Avoiding Whiplash In Car Accidents
By Jason Mizrahi - Owner of Worldwide Auto Leasing
Getting hit from the rear of your vehicle can cause your head to jerk back and forth like a bobble-head doll, leaving you stuck with more than just a damaged vehicle. Even minor accidents can leave you with whiplash, a condition affecting the ligaments and muscles of the neck and shoulders, typically caused by rear-end collisions. Whiplash can cause lasting distress and discomfort, but a properly configured head restraint system can reduce or even prevent such an injury.
So what exactly are head restraints? They are what most people think of as headrests, but that's not their primary function. Head restraints are designed to restrict head movement during a rear-impact collision and reduce the chance of neck and shoulder injury. They're an important (though often overlooked) safety feature that all vehicles are equipped with today.

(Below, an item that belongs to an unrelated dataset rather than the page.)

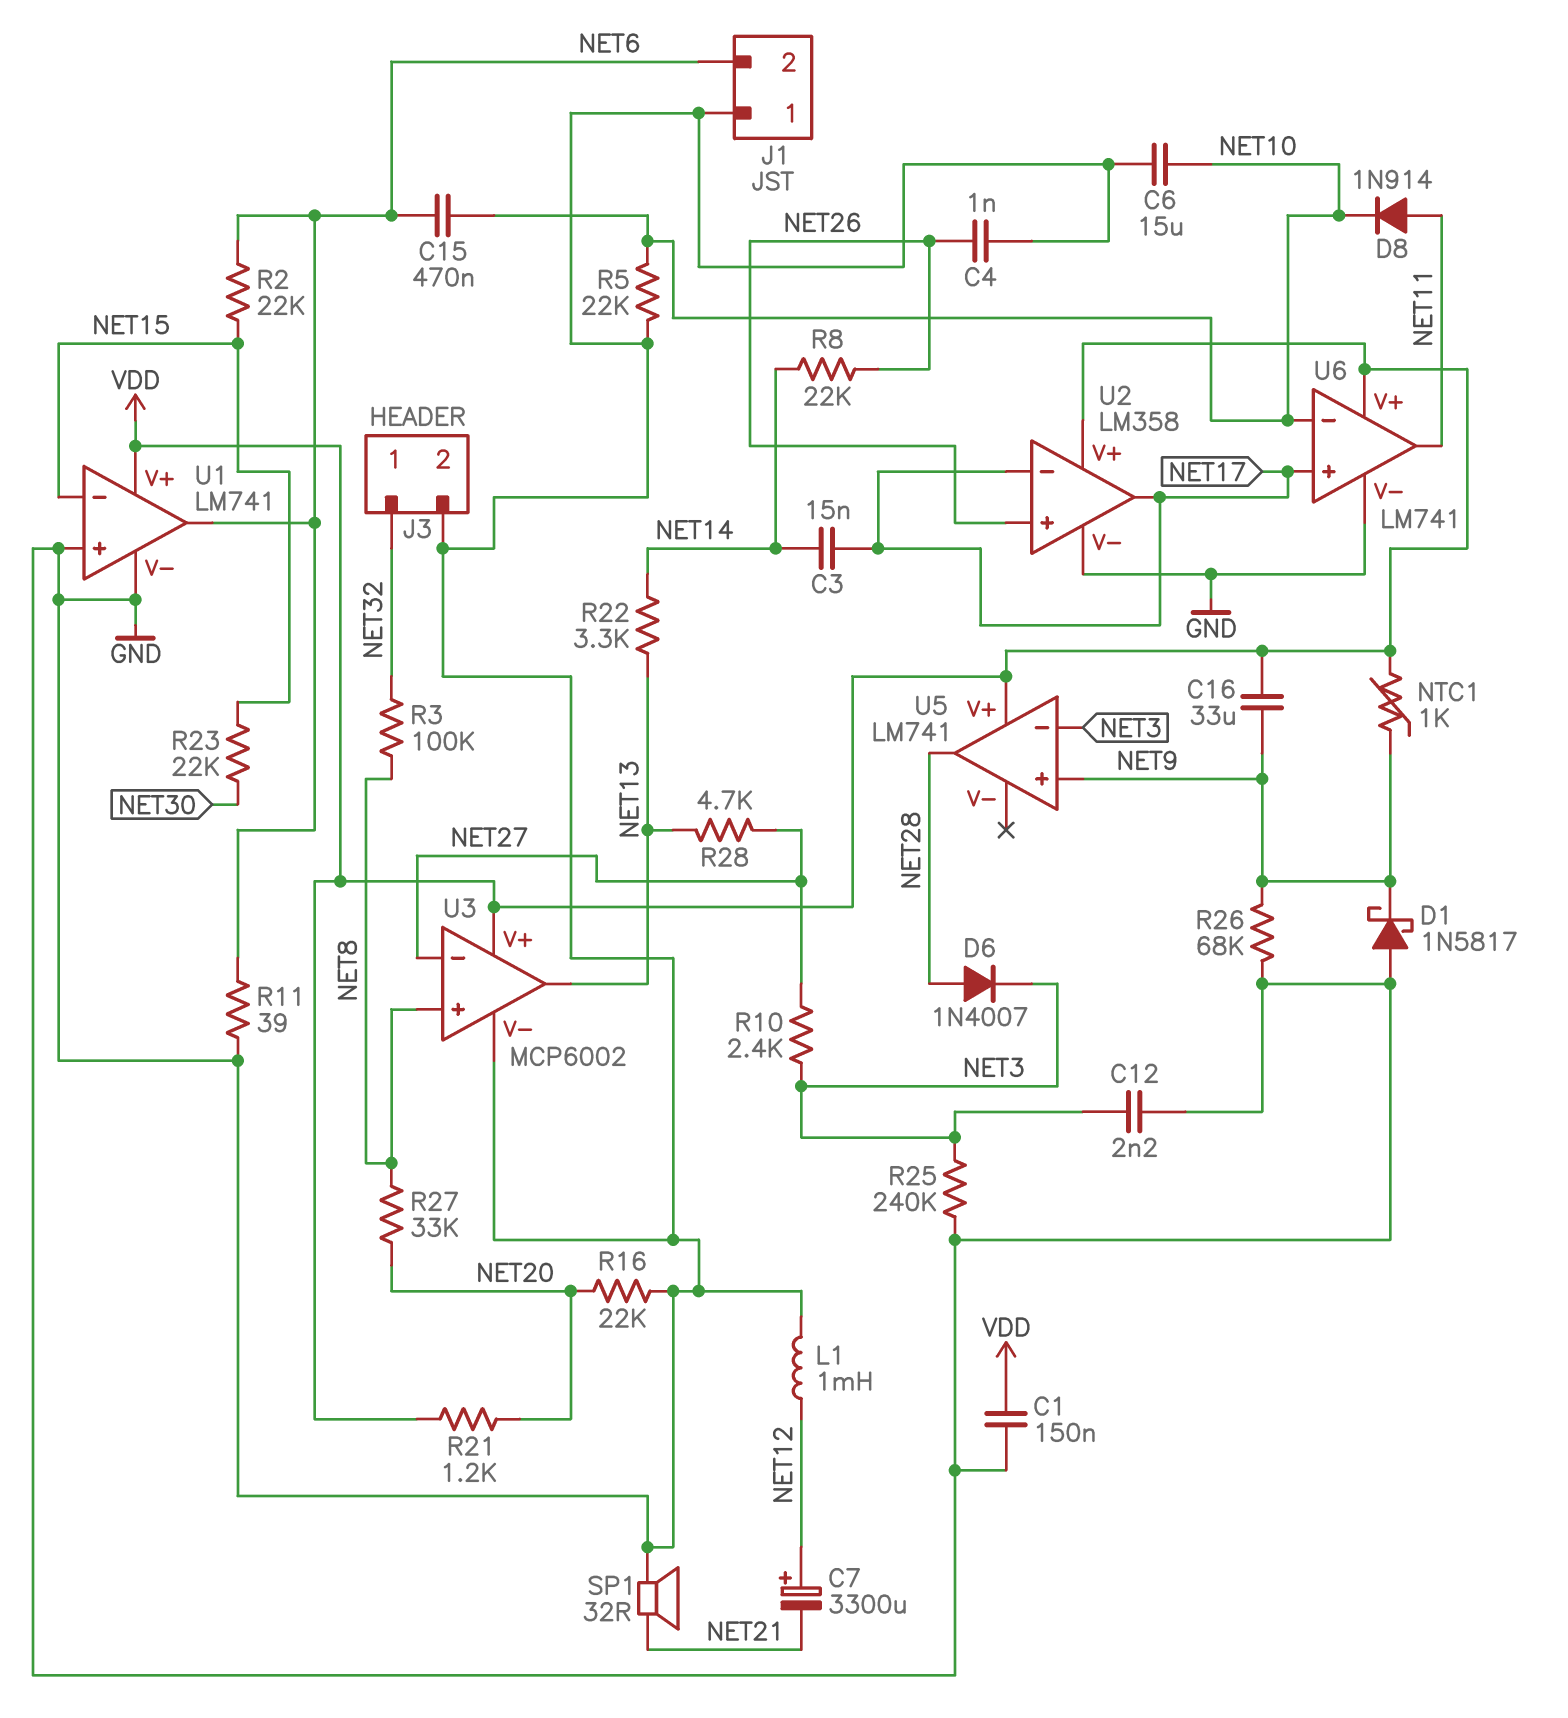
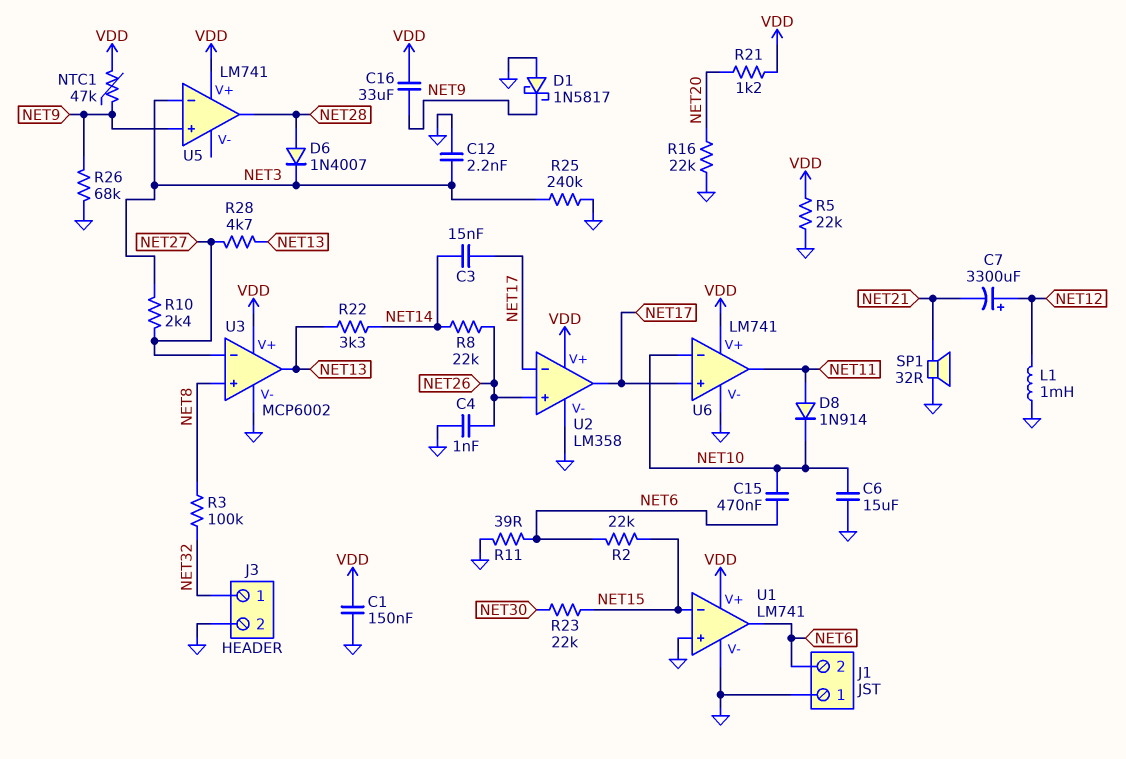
NTC1: 1k (NET9, VDD) -> 47k (NET9, VDD)
R5: 22k (GND, NET10) -> 22k (GND, VDD)
R27: 33k (NET8, NET20) -> none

Most vehicles contain manually adjustable head restraints. Head restraints are most effective when they are close to your head, restraints are also required to sit no farther than 2 inches from the back of an occupant's head, in other words to be effective, the top of the restraint should lie somewhere between the top of your ears and the top of your head. If your head restraint moves with horizontal adjustment, it should be placed so that it's as close to your head as possible, without pushing your head forward or causing the height of the restraint to drop. The position of your seat back is also important — less is better when it comes to reclining. A more upright seat back means that the head restraint will likely be in a safer position — one that's closer to your head.